Explain how imagery and ideas connected with the machine age feature in Cubism and Futurism.

The machine and the revolution of mechanical industry took Europe by storm.  Many new structures made of steel and glass were constructed, mass production of automobiles and other vehicles progressed, new materials never before readily available were suddenly everywhere.

The Orphic Cubists were inspired by the new exciting structure built in Paris -- the Eiffel Tower.  Although scorned and hated by many older generations, the Tower provided pure inspiration for younger artists.  Robert Delauney, a Frenchman, was enraptured with the Tower, and made multiple studies of it.  His painting, the Red Tower of 1911--12, a towering red monstrosity reaching for the sky, owes much to the Cubist techniques which inspired him-- the twisting appearance of the tower is a result of multi-view pointing, the faceted space around and appearing through the tower a result of analyzing the clouds and light touching the tower.  The painting, however, differs from Cubism in its brightened colourful palette and sense of realism.  The Orphists were expressing the joy of colour and the machine age and brought Cubism through to pure abstraction in their analyses of light in space.  Their references to machinery still existed though, as in Robert Delauney's Homage to Bleriot, in which light tumbles and churns through the propeller of a red aeroplane.  On the distance, Delauney has included the tiny emblem of the Eiffel Tower, a symbol included in many of his works. 

In Italy, the rise of the machine age brought added excitement to the Futurists who believed the machinery and new materials would bring change to the country they considered stuck in its ways.  They considered their paintings to be the vehicle for this change, and through their love of sound, noise, movement and speed, they expressed the excitement of the machine age, and thes qualities in their work.  

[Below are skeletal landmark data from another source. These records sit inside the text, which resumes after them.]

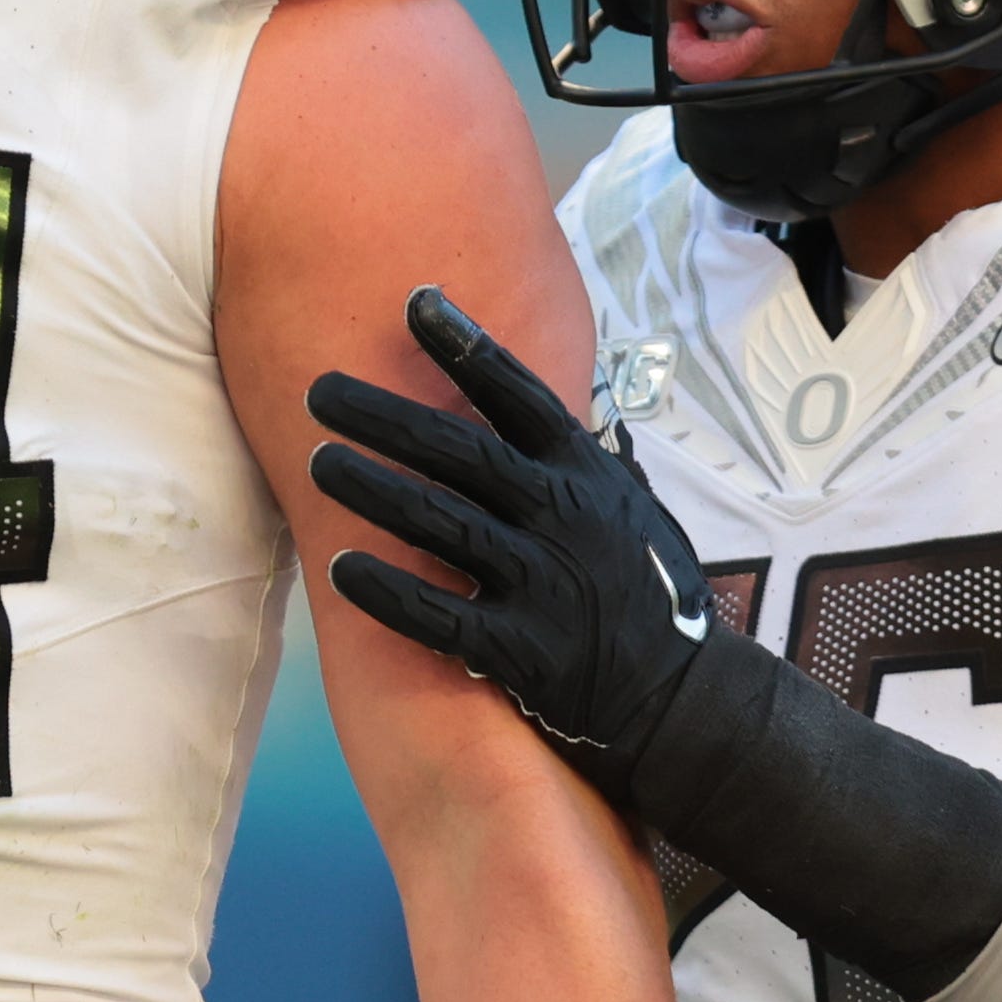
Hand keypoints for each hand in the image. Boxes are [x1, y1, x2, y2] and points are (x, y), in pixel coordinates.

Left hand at [306, 288, 719, 795]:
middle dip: (385, 416)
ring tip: (318, 461)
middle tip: (320, 390)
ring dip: (374, 489)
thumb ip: (569, 461)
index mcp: (585, 474)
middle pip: (461, 452)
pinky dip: (389, 593)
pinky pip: (441, 617)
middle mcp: (564, 518)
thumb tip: (520, 401)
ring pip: (442, 524)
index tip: (415, 301)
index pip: (520, 395)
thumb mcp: (624, 508)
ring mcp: (545, 584)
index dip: (467, 346)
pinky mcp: (524, 654)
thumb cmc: (642, 593)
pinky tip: (341, 569)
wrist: (683, 699)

Inspired by time sequential photography such as that done by Marey and Muybridge, teh Futuist artist Balla explored movement of forms in his work.  His early works such as "Dynamism of Dog on a Leash", were not as successful, the dog's legs moving but the body still too realistic and stationary.  His later attempts, with works such as Dynamism of a Speeding Car, and Flight of Swifts, both of 1914, show a much more expressive and analytical approach: band-like movements of diagonal and horizontal linear lines, moving repeatedly across the page, successfully portray movement, and in Flight of Swifts, the swooping movements made by the swifts are lift trailing in space and light fragments -- an influence of Cubism.

Boccioni perhaps best summed up the Futurist' movement in his phenomenal bronze sculpture of 1913, Unique Forms of Continuity in Space.  The sculpture portrays a robotic striding figure, a symbol of the Futurists' dream of the future world.  The sculpture is a study of the movement of form and the moving form's interaction with the space it enters.  Movement and the figure are not separate in the sculpture; the movement becomes a dimension of the body.  Previous positions stream of f the limbs in smooth lines, trailing off in waves of bronze.